-- Directive --
Copy every line of the items below word for word, skipping the bracketed picture lines.

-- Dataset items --
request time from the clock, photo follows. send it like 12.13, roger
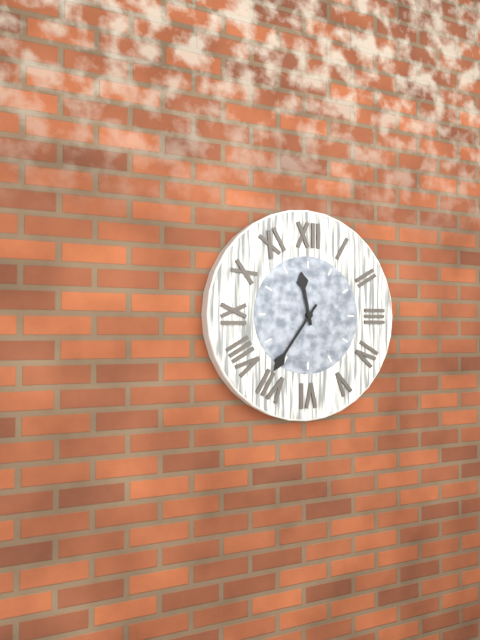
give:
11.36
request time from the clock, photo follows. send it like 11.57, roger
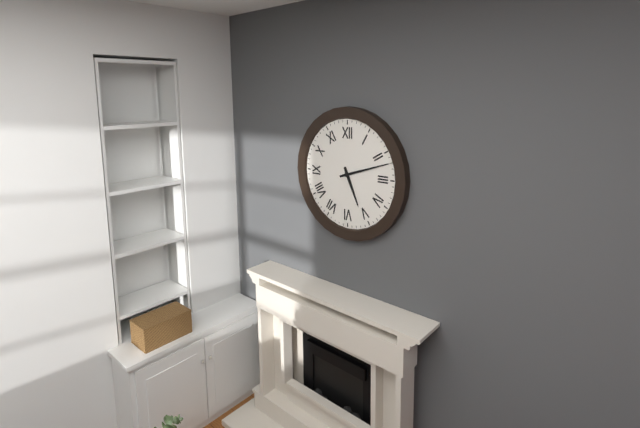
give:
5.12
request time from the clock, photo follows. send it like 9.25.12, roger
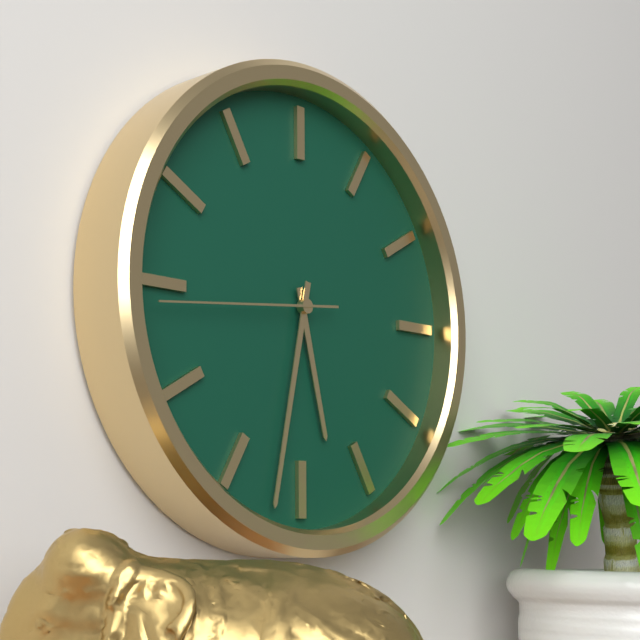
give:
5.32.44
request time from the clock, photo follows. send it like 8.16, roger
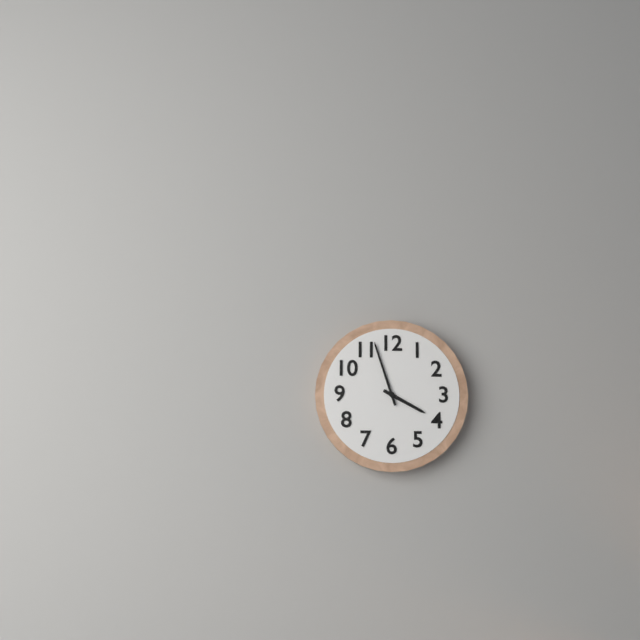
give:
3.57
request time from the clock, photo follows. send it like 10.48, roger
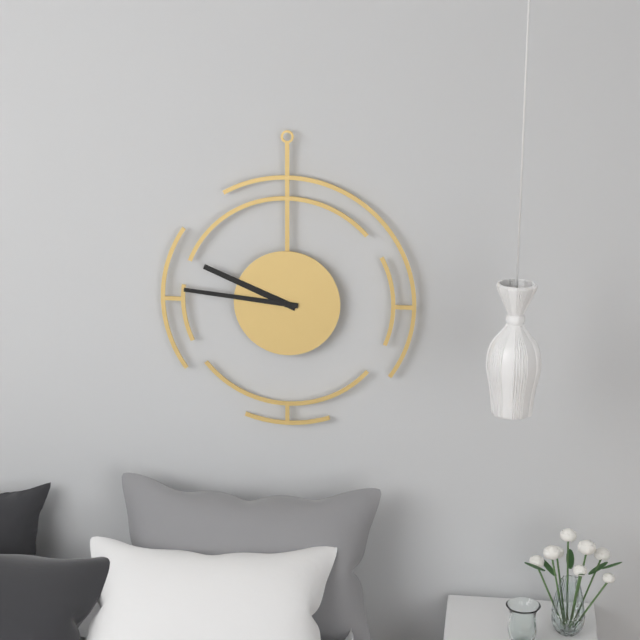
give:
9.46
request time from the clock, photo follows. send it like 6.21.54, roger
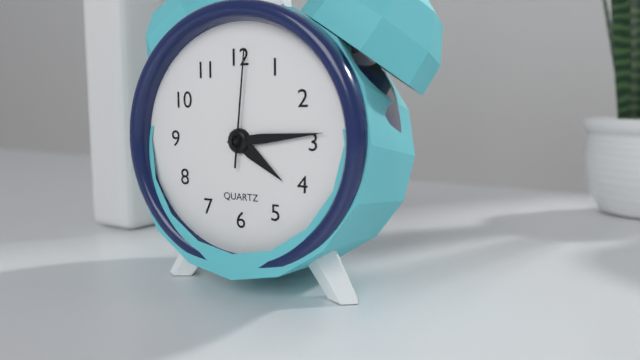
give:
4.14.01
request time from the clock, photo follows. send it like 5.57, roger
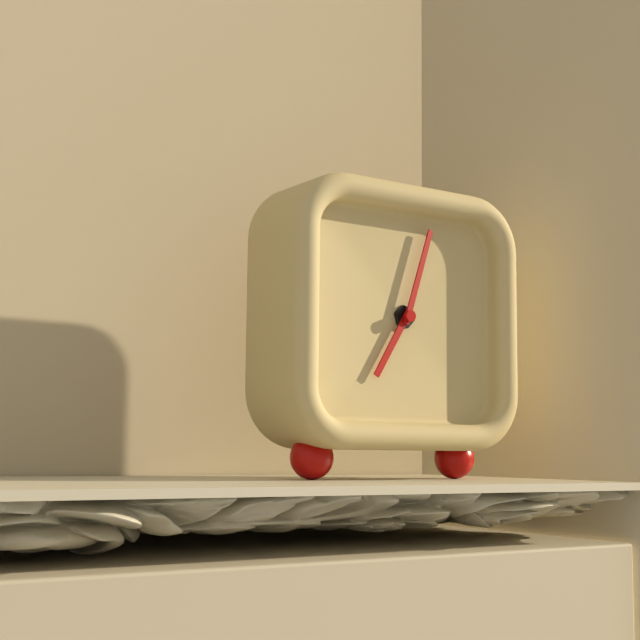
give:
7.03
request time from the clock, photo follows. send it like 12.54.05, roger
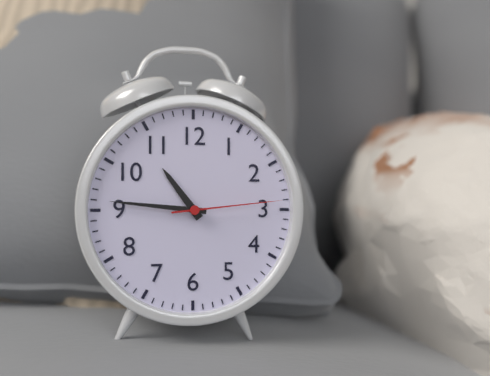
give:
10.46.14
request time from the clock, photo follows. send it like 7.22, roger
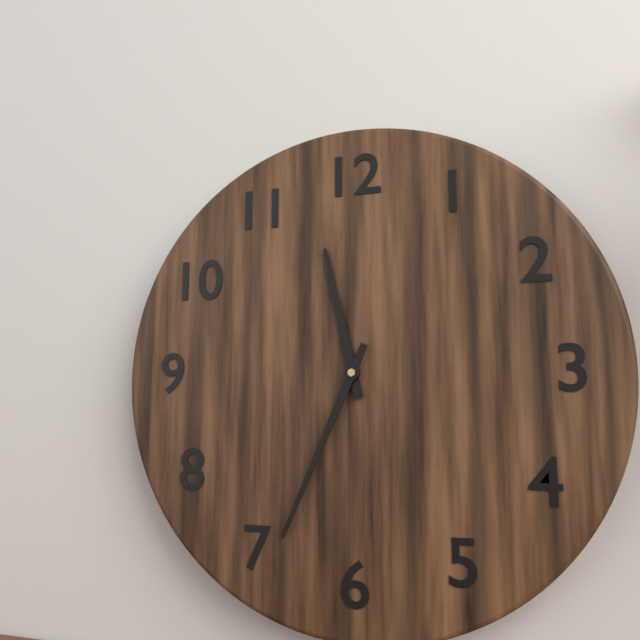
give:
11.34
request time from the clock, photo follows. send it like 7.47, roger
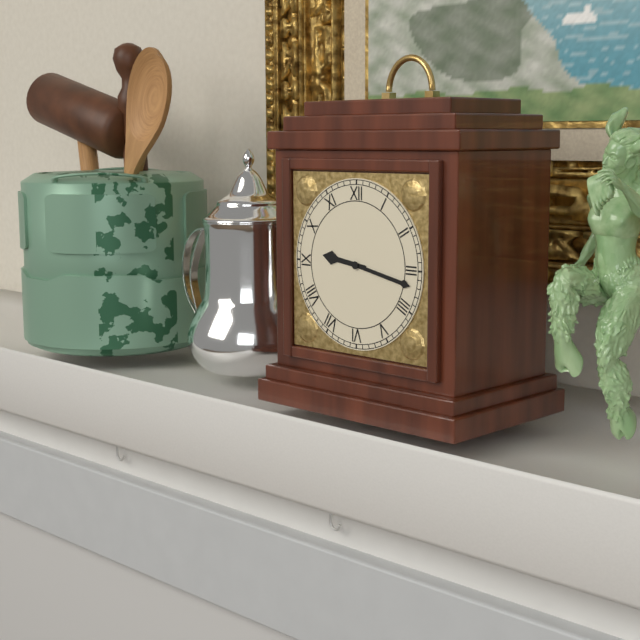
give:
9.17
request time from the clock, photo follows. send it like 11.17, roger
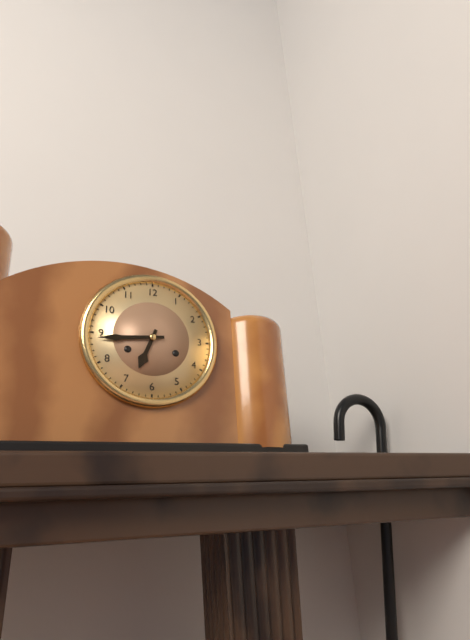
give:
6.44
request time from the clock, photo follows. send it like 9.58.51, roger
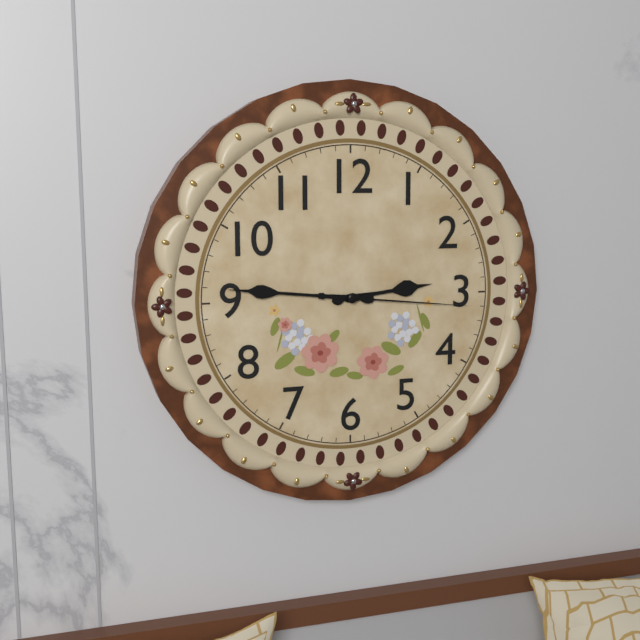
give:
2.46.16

-- Written answer --
request time from the clock, photo follows. send it like 12.13, roger
give:
11.36
request time from the clock, photo follows. send it like 11.57, roger
give:
5.12
request time from the clock, photo follows. send it like 9.25.12, roger
give:
5.32.44
request time from the clock, photo follows. send it like 8.16, roger
give:
3.57
request time from the clock, photo follows. send it like 10.48, roger
give:
9.46
request time from the clock, photo follows. send it like 6.21.54, roger
give:
4.14.01
request time from the clock, photo follows. send it like 5.57, roger
give:
7.03
request time from the clock, photo follows. send it like 12.54.05, roger
give:
10.46.14
request time from the clock, photo follows. send it like 7.22, roger
give:
11.34
request time from the clock, photo follows. send it like 7.47, roger
give:
9.17
request time from the clock, photo follows. send it like 11.17, roger
give:
6.44
request time from the clock, photo follows. send it like 9.58.51, roger
give:
2.46.16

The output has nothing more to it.